_Task prompt_
Answer these questions from the power series text:
1. What is a series of the form a₀ + a₁x + a₂x² + … called?
2. What is a series in powers of (x − a) called?
3. In Example 1, what is the coefficient of xⁿ?

_Text for analysis_
┌────────
## Power Series

1. Definitions. Let ${x}$ be a variable. a series of the form
(1)$\displaystyle \sum^{\infty}_{n=0}a_{n}x^{n}=a_{0}+a_{1}x+a_{2}x^{2}+\dots+a_{n}x^{n}+\dots$
is called a “Power Series about ${x=0}$.

A series of the form
(2)$\displaystyle \sum^{\infty}_{n=0}b_{n}(x-a)^{n}=b_{0}+b_{1}(x-a)+b_{2}(x-a)^{2}+\dots+b_{n}(x-a)^{n}+\dots$
is called a “Power Series about ${x=a}$.

Example 1. Consider the series
(3)$\displaystyle f(x)=\sum^{\infty}_{n=0}\frac{n+1}{2^{n}}x^{n}.$
For what values of ${x}$ does this series converge? When will the series diverge?
└────────
_Information provided_
┌────────
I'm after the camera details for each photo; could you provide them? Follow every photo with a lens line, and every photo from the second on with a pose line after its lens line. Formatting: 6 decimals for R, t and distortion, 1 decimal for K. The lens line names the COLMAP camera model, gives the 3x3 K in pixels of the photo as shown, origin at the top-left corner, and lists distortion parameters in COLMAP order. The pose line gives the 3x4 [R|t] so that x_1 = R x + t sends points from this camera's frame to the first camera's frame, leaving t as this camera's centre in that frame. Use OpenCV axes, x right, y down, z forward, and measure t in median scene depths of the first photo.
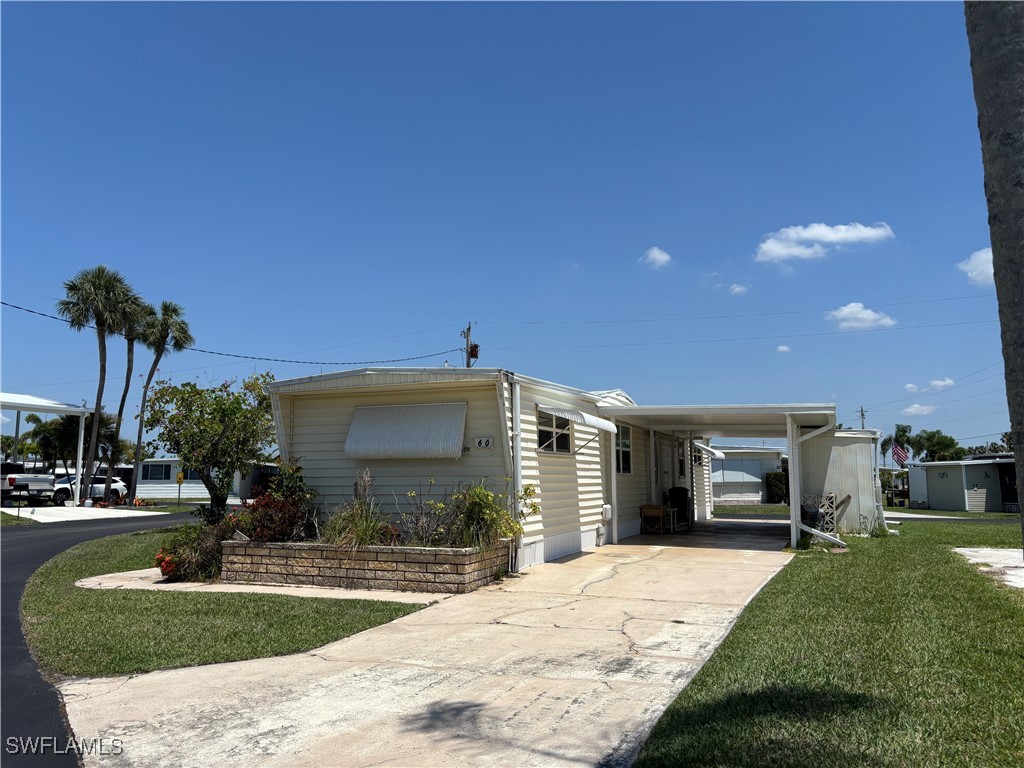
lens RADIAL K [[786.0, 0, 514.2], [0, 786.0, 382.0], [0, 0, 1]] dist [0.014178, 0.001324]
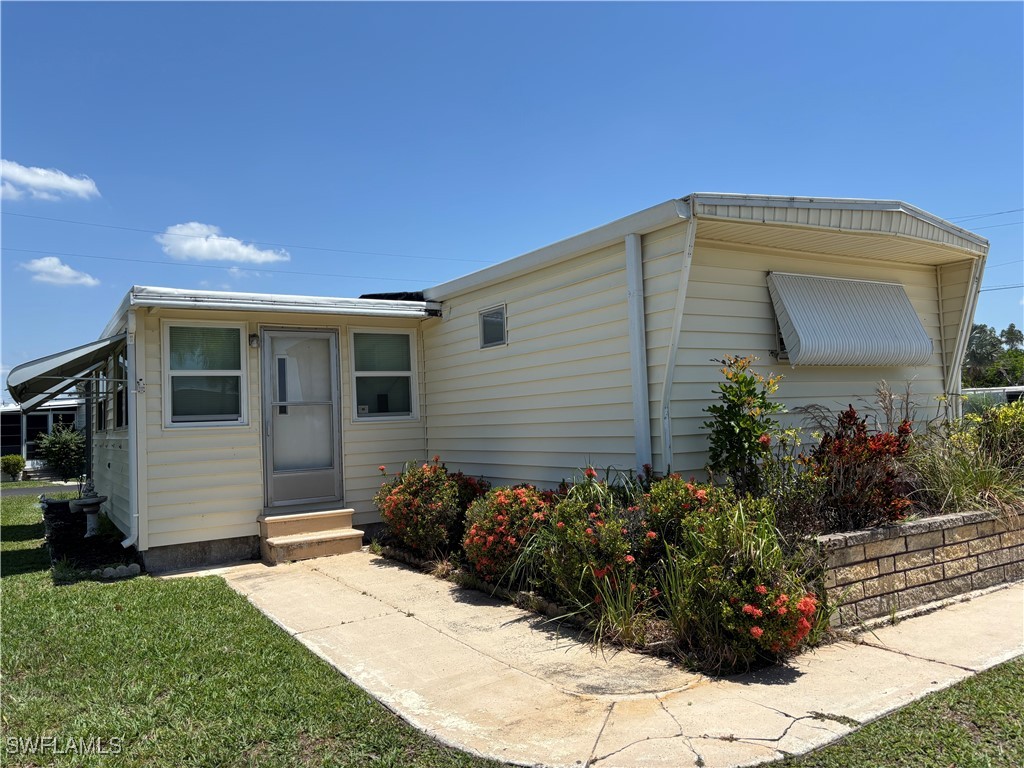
└────────
_Solution for this task_
1. A power series about x = 0.
2. A power series about x = a.
3. (n + 1)/2ⁿ.